### [DIRECTIONS FOR THIS TASK]
Find the word "CROSS" below. Copy each line that has it.

### [RECORDS SHOWN]
#####

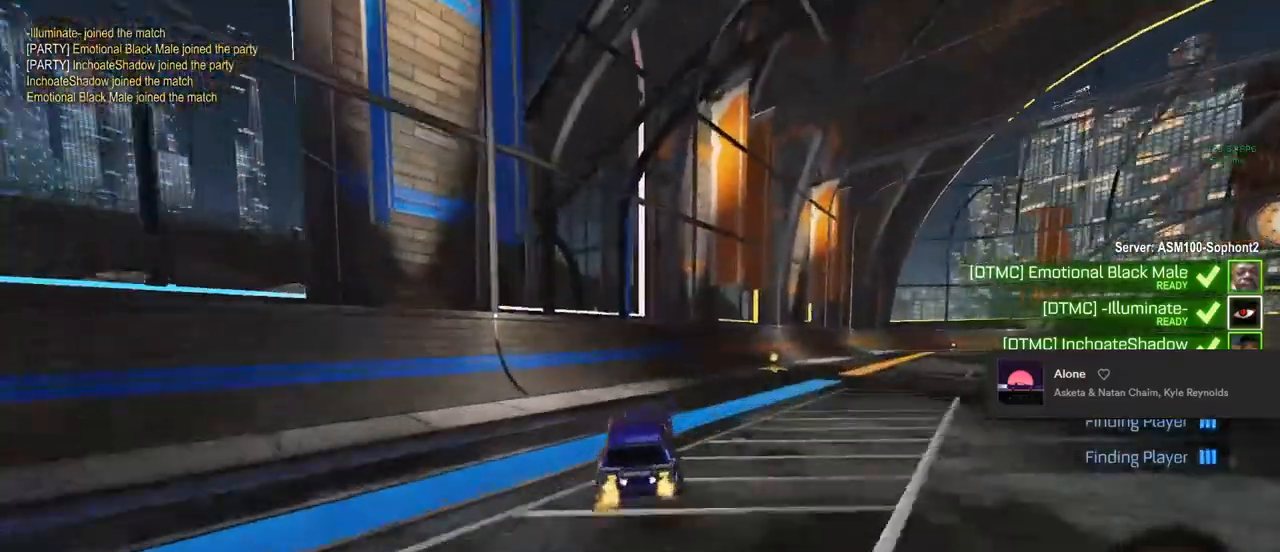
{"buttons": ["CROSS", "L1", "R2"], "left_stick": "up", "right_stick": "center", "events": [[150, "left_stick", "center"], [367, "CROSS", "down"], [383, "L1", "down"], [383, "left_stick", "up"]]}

#####

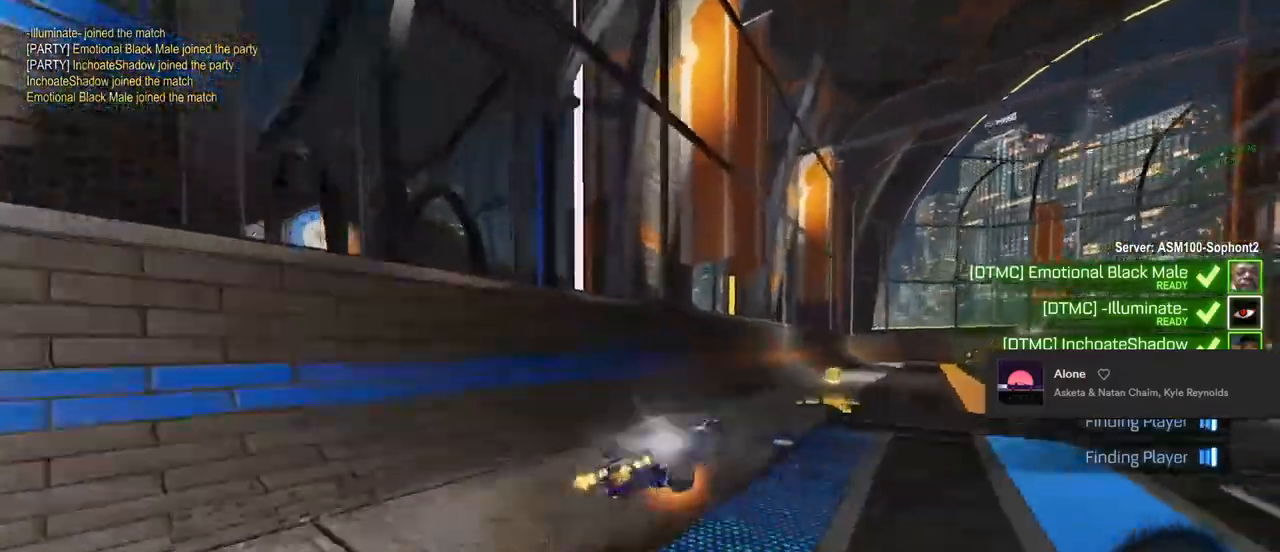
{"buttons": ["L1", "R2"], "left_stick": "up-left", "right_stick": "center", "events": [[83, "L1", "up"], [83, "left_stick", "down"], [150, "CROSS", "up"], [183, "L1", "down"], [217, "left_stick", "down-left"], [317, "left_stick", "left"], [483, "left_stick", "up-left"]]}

#####

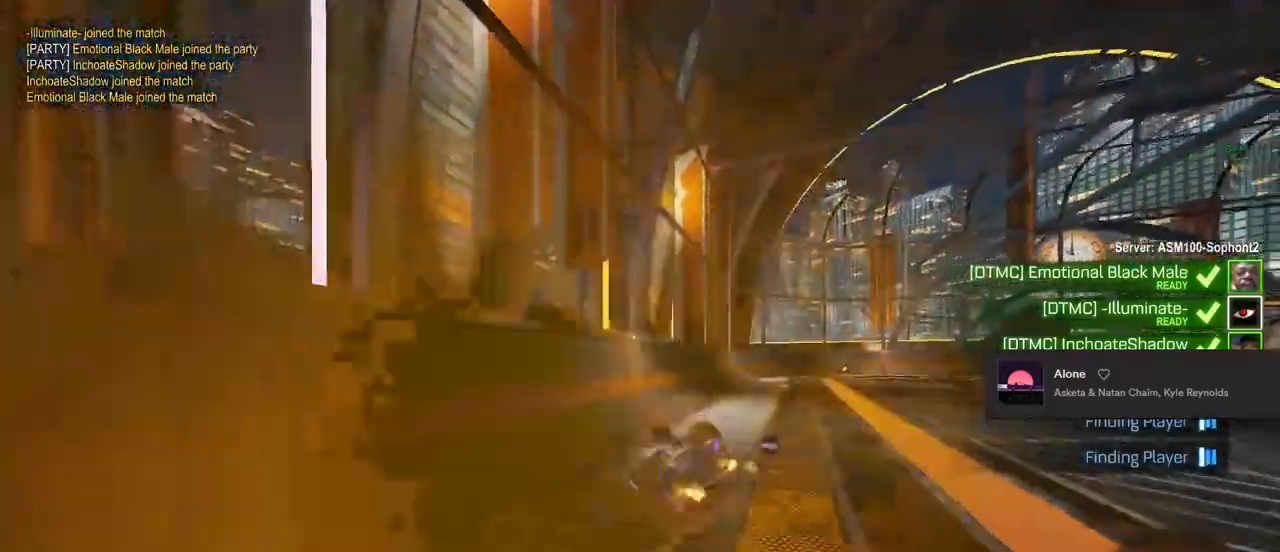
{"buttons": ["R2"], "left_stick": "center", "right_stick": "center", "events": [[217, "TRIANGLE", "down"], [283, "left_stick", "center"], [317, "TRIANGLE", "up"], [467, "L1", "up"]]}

#####

### [WRITTEN SOLUTION]
{"buttons": ["CROSS", "L1", "R2"], "left_stick": "up", "right_stick": "center", "events": [[150, "left_stick", "center"], [367, "CROSS", "down"], [383, "L1", "down"], [383, "left_stick", "up"]]}
{"buttons": ["L1", "R2"], "left_stick": "up-left", "right_stick": "center", "events": [[83, "L1", "up"], [83, "left_stick", "down"], [150, "CROSS", "up"], [183, "L1", "down"], [217, "left_stick", "down-left"], [317, "left_stick", "left"], [483, "left_stick", "up-left"]]}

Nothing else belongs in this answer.